Zulip Chat Archive

Stream: mathlib4

Topic: Singular cardinals


Nir Paz (Sep 20 2024 at 20:28):

I've been thinking about defining Cardinal.IsSingular for infinite non regular cardinals. On the one hand it might force require transitioning between IsRegular and IsSingular now and then which is a little extra step, but on the other hand ℵ₀ ≤ κ ∧ ¬(IsRegular κ) is a common assumption that's nasty to state.

@Violeta Hernández

Violeta Hernández (Sep 20 2024 at 22:40):

I don't know, I don't see how using "not is regular" is particularly nasty

Violeta Hernández (Sep 20 2024 at 22:41):

Also, we rarely ever have predicates for both a property and its negation. The one exception I can think of is odd and even numbers.

Daniel Weber (Sep 21 2024 at 02:20):

Another example is IsTranscendental and IsAlgebraic

Violeta Hernández (Sep 21 2024 at 02:48):

Actually, IsRegular and IsSingular wouldn't be strict antonyms. From what I understand, the convention is that finite cardinals are neither.

Violeta Hernández (Sep 21 2024 at 02:49):

I fear we might run into yet another IsSuccLimit / IsSuccPrelimit situation, though, where sometimes we care about the extra ℵ₀ ≤ c assumption, and sometimes we don't.

Violeta Hernández (Sep 21 2024 at 03:02):

@Nir Paz What kind of results do you want to state on regular/singular cardinals? Do they require this infinitude assumption?

Nir Paz (Sep 21 2024 at 09:55):

Violeta Hernández said:

Nir Paz What kind of results do you want to state on regular/singular cardinals? Do they require this infinitude assumption?

Mostly results about the behaviour of the continuum/power function at singular cardinals. Because of Easton's theorem there are only interesting results for singulars, and I will always assume they are infinite. Stuff like GCH can't break for the first time on a singular with uncountable cofinality, bounds on powers of singulars based on powers below them, etc.

Violeta Hernández (Sep 21 2024 at 09:57):

Well, I've got no idea how many of these results will generalize to finite cardinals, but in any case they're probably not very interesting for finite cardinals anyways.

Nir Paz (Sep 21 2024 at 10:01):

Violeta Hernández said:

Well, I've got no idea how many of these results will generalize to finite cardinals, but in any case they're probably not very interesting for finite cardinals anyways.

I usually forget they exist.

Violeta Hernández (Sep 21 2024 at 10:01):

Skimming through the PCF article on Wikipedia it is pretty clear that only singular cardinal exponentiation is interesting.
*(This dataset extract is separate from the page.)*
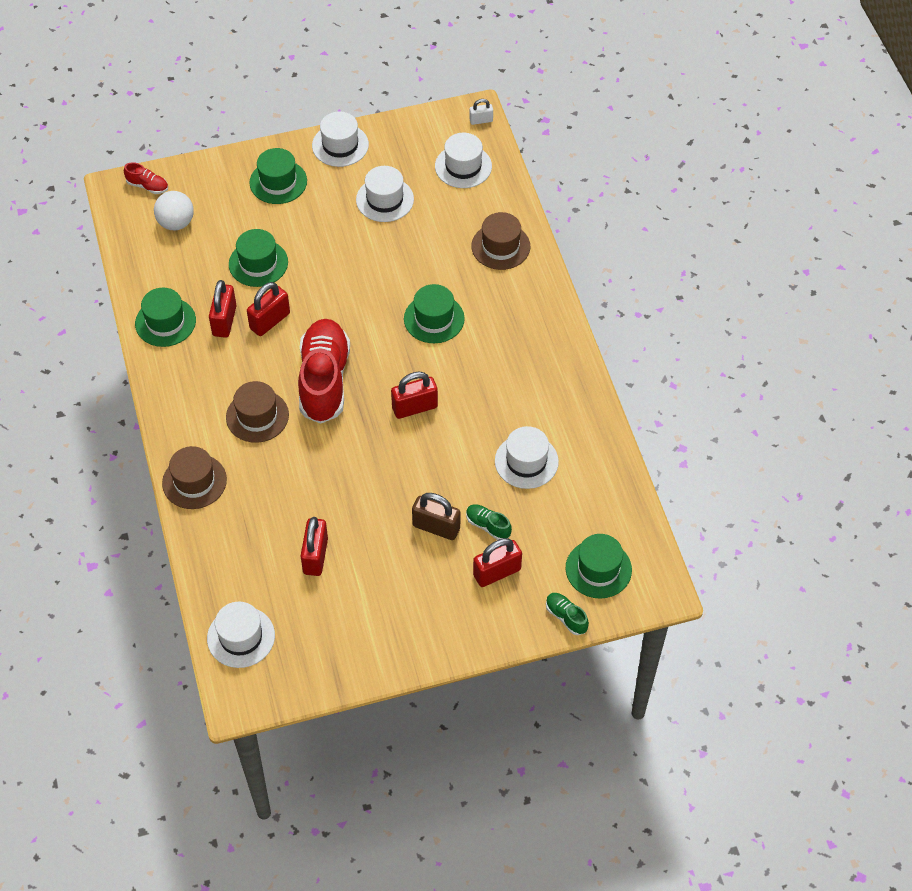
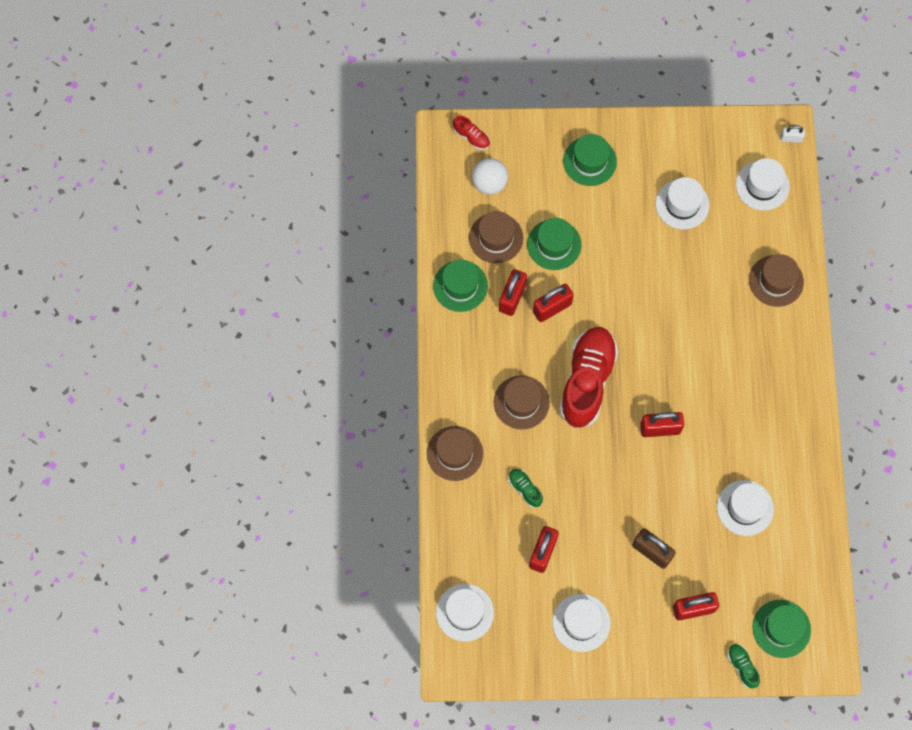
camera: 15 degrees right, 15 degrees up
(194, 270) = (496, 238): none -> brown hat
(340, 145) = (654, 134): white hat -> white hat (581, 622)
(434, 319) = (698, 342): green hat -> none
(488, 526) = (696, 562): green shoe -> green shoe (525, 489)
So I now support making IsSingular into a definition.

Violeta Hernández (Sep 21 2024 at 10:03):

We could define it as

def IsSingular (c : Cardinal) : Prop :=
  ℵ₀  c  ¬ c.IsRegular

Then every cardinal is exactly one of three: finite, singular, or regular.

Nir Paz (Sep 21 2024 at 10:03):

Violeta Hernández said:

Skimming through the PCF article on Wikipedia it is pretty clear that only singular cardinal exponentiation is interesting. So I now support making IsSingular into a definition.

Then I'll put a pin on a couple of PRs that could be better stated with IsSingular and make a PR for that first.

Nir Paz (Sep 21 2024 at 10:04):

Do you think this might be a good excuse to add a new file, something like Cardinal/Singular.lean? Nothing that already exists can really be better stated with it, so it could be nice to add it as an end extension of the existing set theory library.

Nir Paz (Sep 21 2024 at 10:05):

Even if the whole files won't be specifically about singulars, it's better than MoreArithmetic.lean, which is really what we need.

Violeta Hernández (Sep 21 2024 at 10:06):

I think we could split the cofinality file, so that stuff about regular cardinals (and maybe strong limit / inaccessible cardinals too?) is in this new file as well.

Violeta Hernández (Sep 21 2024 at 10:07):

Actually, docs#Cardinal.IsStrongLimit could probably go on the Basic file, there's no reason to wait until cofinality to define it.

Violeta Hernández (Sep 21 2024 at 10:08):

Inaccessible cardinals can definitely go at the end of the singular/regular file. We barely prove anything about them anyways, besides the fact that they exist :stuck_out_tongue:

Nir Paz (Sep 21 2024 at 19:06):

#17005

This has the definition and some lemmas in a new file. You can split the cofinality file in that branch if you want, or I'll do it when I can (but I'm going to be a bit busy next week).

Violeta Hernández (Sep 22 2024 at 05:39):

I think it might be best to do the split and adding new content in different PRs.